On Nov 6, 12:53*pm, Terry S wrote:
You will often get foaming when bleeding the air from a hydraulic system
(you're mixing air and oil under pressure after all). Simply let it
settle out for a day or two and recheck and re-top it off until you're
running clean.
--
Regards,
* * * Dave Brown
* * * Brown's Marina Ltd
* * *http://brownsmarina.com/
Thanks to everyone who responded! That gives me peace of mind. It's
been a couple of days now, I'll look at it again tonight and see what
the level looks like. *Sounds like I should top it off, run it some
more, rest, repeat until it quits foaming.
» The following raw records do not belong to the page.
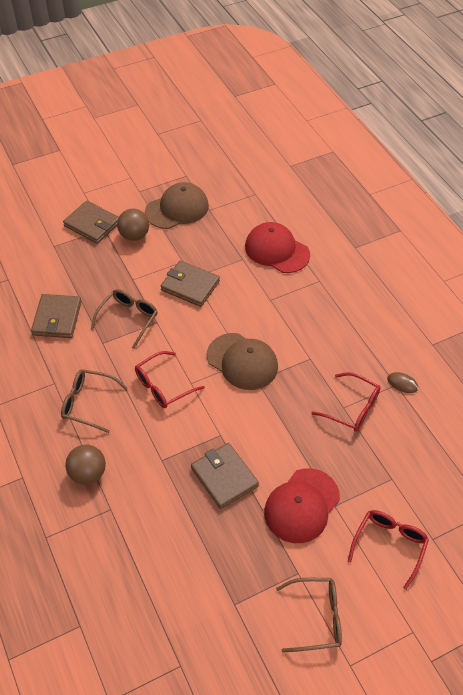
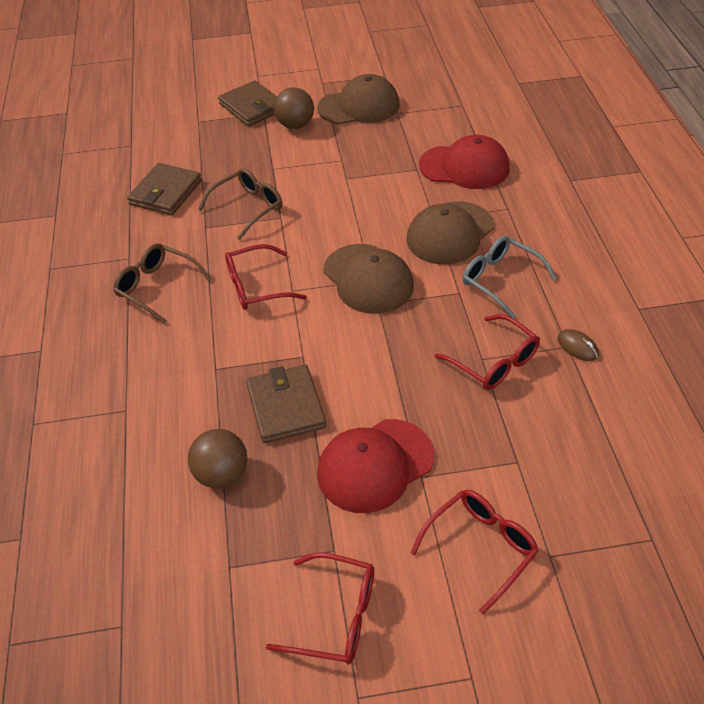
camera: 20 degrees right, 5 degrees down
brown ball [65,445,106,485] -> brown ball moved to [188,429,248,488]
brown wallet [161,261,220,307] -> none
red cap [245,222,310,273] -> red cap turned 135 degrees clockwise [419,135,510,189]
brown glasses [276,578,342,653] -> red glasses [266,553,374,664]
none -> brown cap [407,201,494,265]
none -> grey glasses [463,236,557,318]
Can't wait until next spring when I can get the boat back in the water
with the t & t installed and working. I'm too damn old *:-) to be
dragging that heavy 75 horse up manually. The boating season is too
short here in Minnesota to waste time struggling with heavy outboards.
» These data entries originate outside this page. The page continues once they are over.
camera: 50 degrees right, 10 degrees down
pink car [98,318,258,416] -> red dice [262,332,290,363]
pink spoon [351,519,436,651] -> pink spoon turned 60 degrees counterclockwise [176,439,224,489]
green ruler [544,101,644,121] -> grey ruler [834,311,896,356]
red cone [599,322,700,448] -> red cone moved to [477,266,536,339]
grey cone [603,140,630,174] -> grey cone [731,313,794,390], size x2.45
P.S. The boat is a 1974 vintage Crestliner 15.5' , beautiful 70's
orange and white, in near mint shape, tri hull with an almost square
bow... I'm a retro guy and just love this old gal. The motor of course
is classic Chrysler white with orange accents, matches up perfectly.
If anyone would like to see a photo of my baby, let me know.
Terry.
Fire away, I'm sure others would like to see it, too!